Panado appealed to the Circuit Court of the First Circuit (circuit court), which affirmed the Board of Trustees’ decision because Panado had failed to show that the incident occurred at “some definite time and place.” The circuit court did not address the other reason for the Board of Trustees’ denial of Panado’s application, i.e., that she failed to prove her incapacity was the natural and proximate result of the alleged accident. A majority of the Intermediate Court of Appeals (ICA) affirmed the decision.

In her Application for Writ of Certiorari, Panado asserts that: (1) the ICA erred in affirming the circuit court’s conclusion that Panado’s injuries during a single eight-hour work shift did not occur at a “definite time and place” under HRS § 88-79[ 1 ] and Ha-wai’i Administrative Rule (HAR) § 6-22-8,[ 2 ] and (2) the evidence in this ease demonstrates a causal connection between the October 8-9, 2004 incident and her permanent incapacity.

We agree with Panado that the “definite time and place” language in HRS § 88-79 does not preclude the recovery of benefits despite her inability to pinpoint the precise moment of injury when, as in the instant case, there is no dispute that Panado was injured during her work shift. However, we remand the ease to the circuit court for it to determine the Board of Trustees’ second ground for denying Panado’s application, namely, that her permanent incapacity is not “the natural and proximate result of the alleged incident.”

I. Background

A. Factual Background

The following factual background is taken from the record on appeal.

On October 8-9, 2004, Panado was working as a Computer Operator III with the City & County of Honolulu (City & County) Department of Information Technology. During her work shift, which ran from 11:30 p.m. on October 8 to 7:45 a.m. on October 9, 2004, she was assigned to print voter registration forms and had to lift 10-15 boxes of paper. The following day, on October 10, 2004, Pa-nado was admitted to the emergency room at Tripler Hospital for treatment of neck and *4 low back pain. From October 9, 2004 to October 5,2005, Panado was unable to return to work.

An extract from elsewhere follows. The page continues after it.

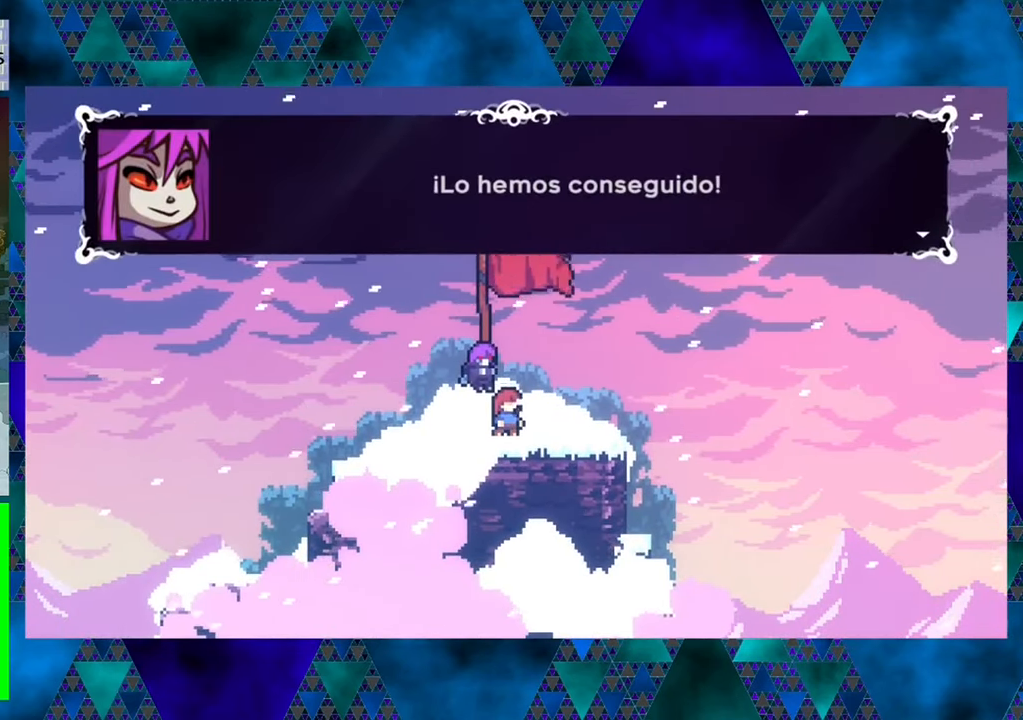
{"buttons": [], "left_stick": "center", "events": []}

On October 12, 2004, Panado applied for workers’ compensation and began to receive temporary total disability benefits from the City & County. As a result, the City & County required Panado to undergo several independent medical evaluations (IME). Deborah Agles, M.D., performed an IME of Panado on January 11, 2005, diagnosing her with lumbosacral and cervical strains. Dr. Agles noted that, “[a]t present time, I believe that the patient is unable to work, and should continue on temporary total disability benefits.” Explaining that Panado’s “prognosis is guarded because of the diffuse nature of pain symptoms, ... hyperreflexia[,][ 3 ]” and “subjective symptoms which are not completely concordant with objective studies,” Dr. Agles noted, however, that Panado “presented in an honest and reliable manner; there were no overt pain behaviors, and no evidence of malingering or secondary gain.[ 4 ]”

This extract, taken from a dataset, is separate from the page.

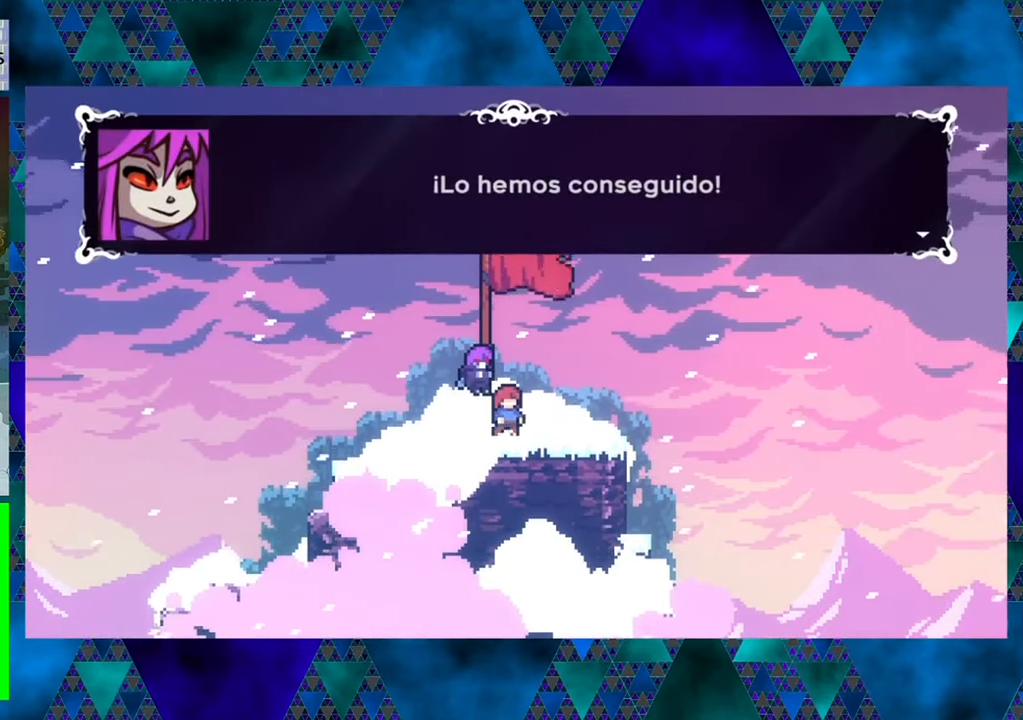
{"buttons": [], "left_stick": "center", "events": []}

Dr. Agles submitted a supplemental report on June 14, 2005, after reviewing Panado’s medical records. Dr. Agles opined that:

the patient’s current symptoms are not completely attributable to the incident of 10/09/04. The 10/09/04 accident may have caused an exacerbation of her low back condition, but her low back was already symptomatic and receiving active medical care in close proximity to the subject injury (four days prior). The medical records do not support a pre-existing cervical spine condition, although x-rays were obtained of the neck in 1989, and there was a motor vehicle accident in 1994, with intermittent symptoms in the bilateral upper extremities.

Dr. Agles further opined that “the incident of 10/09/04 did cause an injury to the cervical spine” and that “[t]he low back can be considered at pre-injury state[.]” Dr. Agles noted that Panado’s records indicated she had longstanding fibromyalgia, and that the “pain [Panado] experiences from fibromyalgia is complicating her presentation; this diagnosis is important, and was not discussed by the patient when a past medical history was obtained.”

Panado returned to work on October 6, 2005. She was assigned to light duty and not permitted to carry anything heavy.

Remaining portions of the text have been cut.